Peter Eisenman, the New York City–based architect who designed the memorial, wrote that the concept of this monument is that “there is no goal, no end, no working one’s way in or out. The duration of an individual’s experience of it grants no further understanding, since understanding the Holocaust is impossible. The time of the monument, its duration from top surface to ground, is disjoined from the time of experience. In this context, there is no nostalgia, no memory of the past, only the living memory of the individual experience.”

Eisenman caused a stir when, in 2005, he suggested that the memorial be integrated into the city’s infrastructure, allowing people to have picnics at the stones and the like.

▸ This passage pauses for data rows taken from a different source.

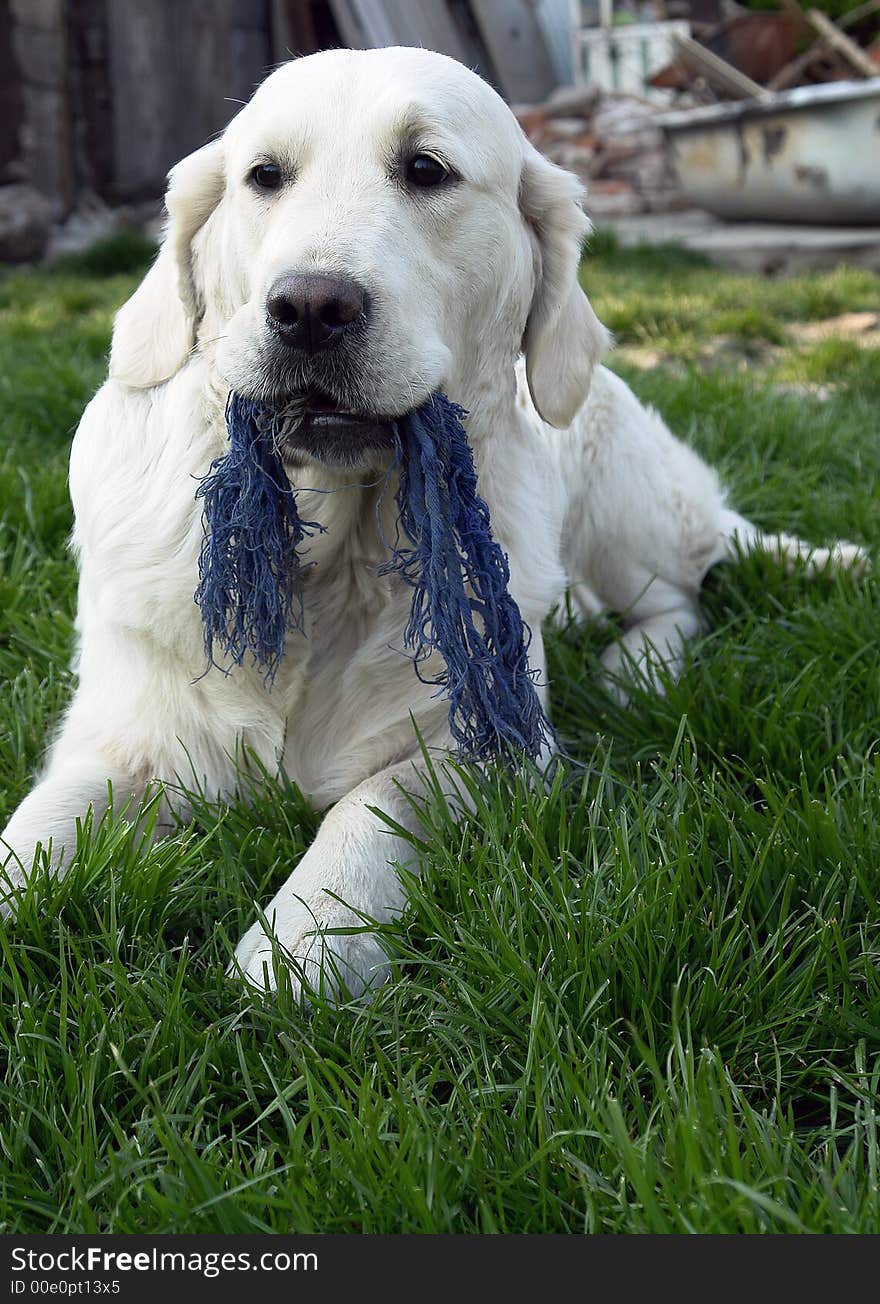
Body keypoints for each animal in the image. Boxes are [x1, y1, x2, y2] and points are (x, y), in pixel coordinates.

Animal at [0, 43, 865, 996]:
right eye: (264, 176)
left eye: (425, 170)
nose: (309, 308)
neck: (331, 552)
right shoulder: (118, 736)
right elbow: (33, 837)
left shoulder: (482, 743)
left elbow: (372, 805)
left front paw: (304, 936)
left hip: (620, 499)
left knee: (680, 593)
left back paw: (633, 669)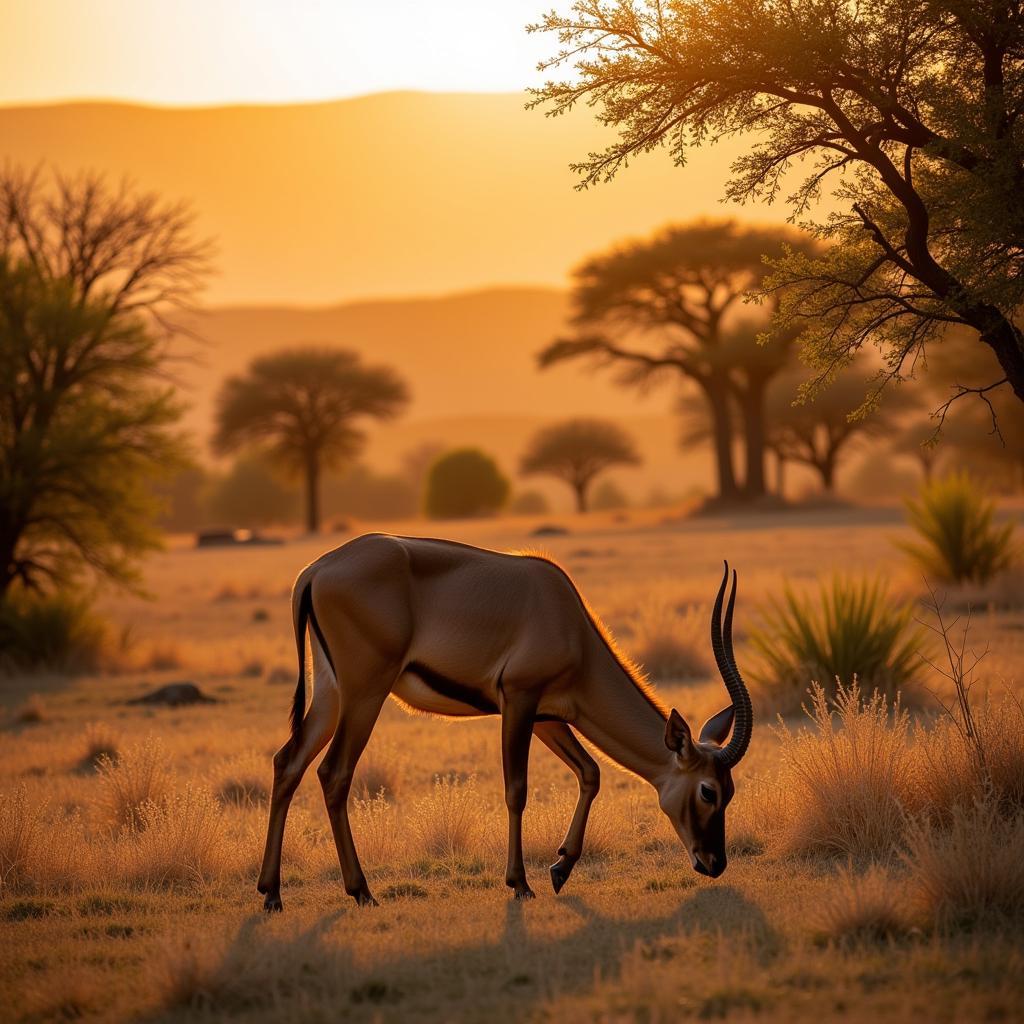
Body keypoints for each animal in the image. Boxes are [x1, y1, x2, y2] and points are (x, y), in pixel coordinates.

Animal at [256, 532, 753, 909]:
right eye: (708, 791)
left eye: (729, 791)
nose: (714, 863)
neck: (569, 621)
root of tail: (317, 571)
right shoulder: (519, 700)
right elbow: (517, 789)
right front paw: (521, 883)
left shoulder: (548, 717)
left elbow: (590, 773)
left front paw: (560, 868)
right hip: (365, 694)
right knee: (333, 773)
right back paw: (361, 892)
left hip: (332, 694)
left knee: (289, 763)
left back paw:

Integration is one thing; a full fashion shoot, however, is another.

In 2009, the budget airline easyJet was forced to withdraw almost 300,000 copies of its in-flight magazine after they received complaints of that one of its articles, “A Quick Guide to the Chic Side of Berlin,” was showcasing models posing within the concrete slabs of the Berlin memorial. The accompanying article stated: “Ravaged by war and torn in two by conflicting ideologies, Berlin may not be a picture-perfect jewel … but it’s a treasure trove for the culture vulture … no visit would be complete without exploring the testaments to the city’s turbulent past, such as … the Jewish Museum and the Holocaust memorial.”

Uwe Neumärer, a spokesman for the Foundation for the Memorial to the Murdered Jews of Europe, told The Guardian he hadn’t authorized the shoot. “We only give permission to projects that have a connection to the memorial, the Holocaust or some aspect of commemoration,” he said.

Still, among those who work at and maintain the Berlin memorial, the view is that selfies are less of a trivialization of history, and more of how a younger generation engages with it.

“We don’t forbid selfies, but if someone is doing a pose a little too much in the direction of too flashy, employees might mention to the person that this is perhaps not the right place for it while explaining what the memorial represents,” Felizitas Borzym, a spokesperson for the memorial, told ABC News.

This type of dialogue, Borzym said, is effective.

“People should explore the location with selfies as a person with their phone. To have photos of themselves in the location is really the way young people experience this memorial.”